───── DATA SHOWN ─────

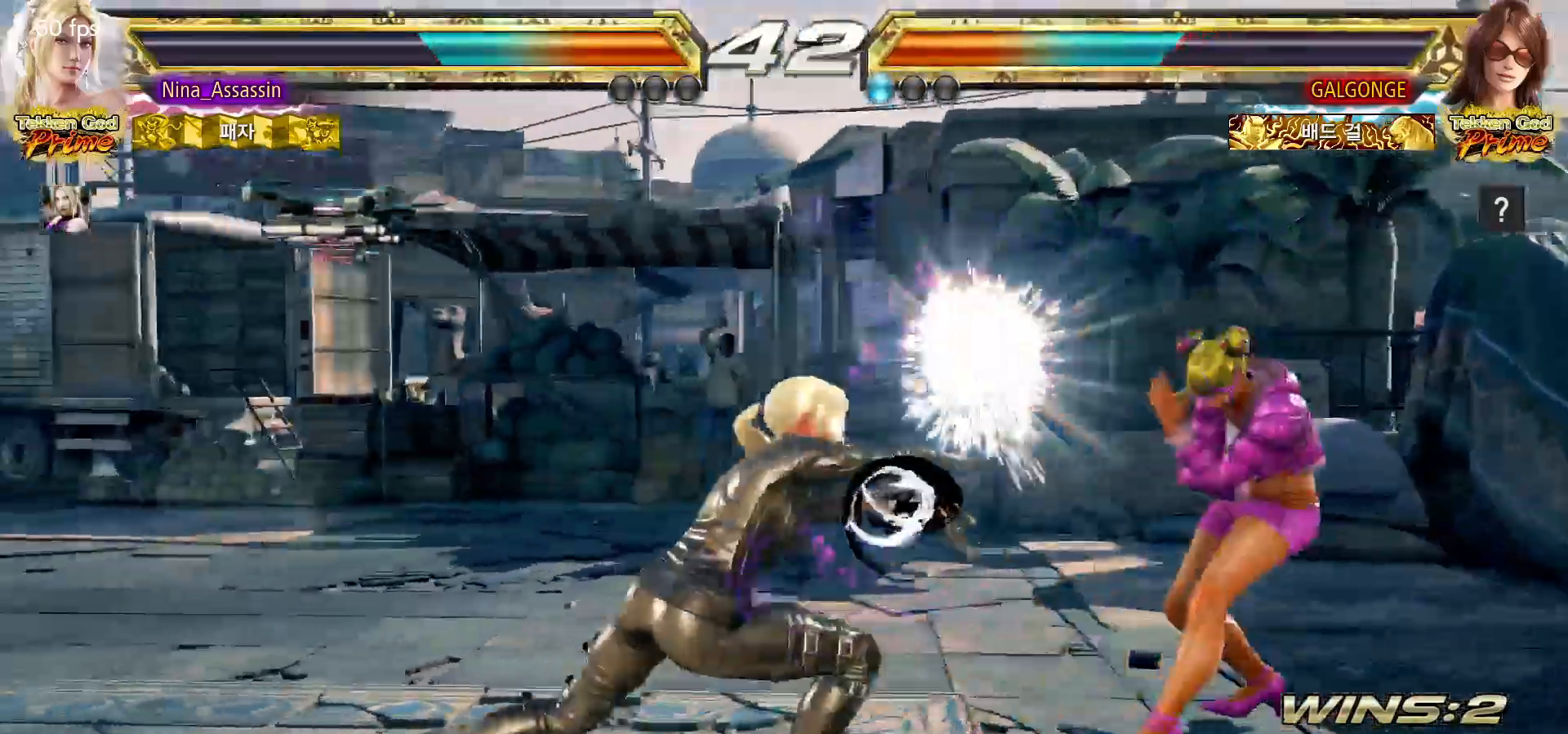
Gameplay with a controller (arcade stick); each line is a JSON object with the inputs held at the frame after it (dt_ms = milliseconds from this image to that frame). "events" lists button and stick changes between this image and that frame as [ms after this image, input, new state], when the widget could be followed in between. Not read: L3 R3 SQUARE.
{"dt_ms": 500, "buttons": [], "left_stick": "left", "events": [[367, "left_stick", "left"], [450, "left_stick", "center"], [500, "left_stick", "left"]]}
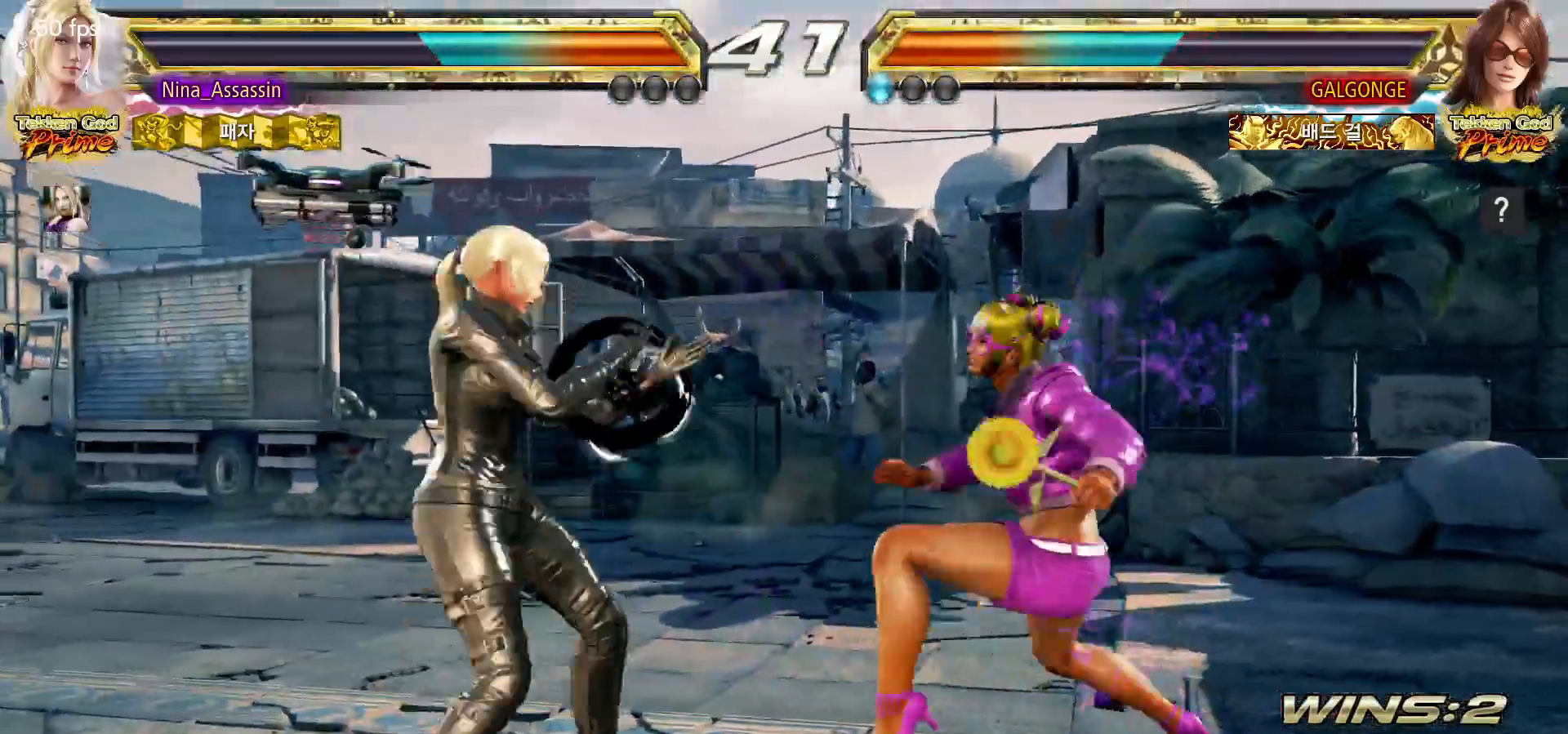
{"dt_ms": 1000, "buttons": [], "left_stick": "left"}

─────

* _WORK TO COMPLETE_: Each line containing the word "buttons" needs to be copied from the data above.

* _SOLUTION TO THE EXERCISE_:
{"dt_ms": 500, "buttons": [], "left_stick": "left", "events": [[367, "left_stick", "left"], [450, "left_stick", "center"], [500, "left_stick", "left"]]}
{"dt_ms": 1000, "buttons": [], "left_stick": "left"}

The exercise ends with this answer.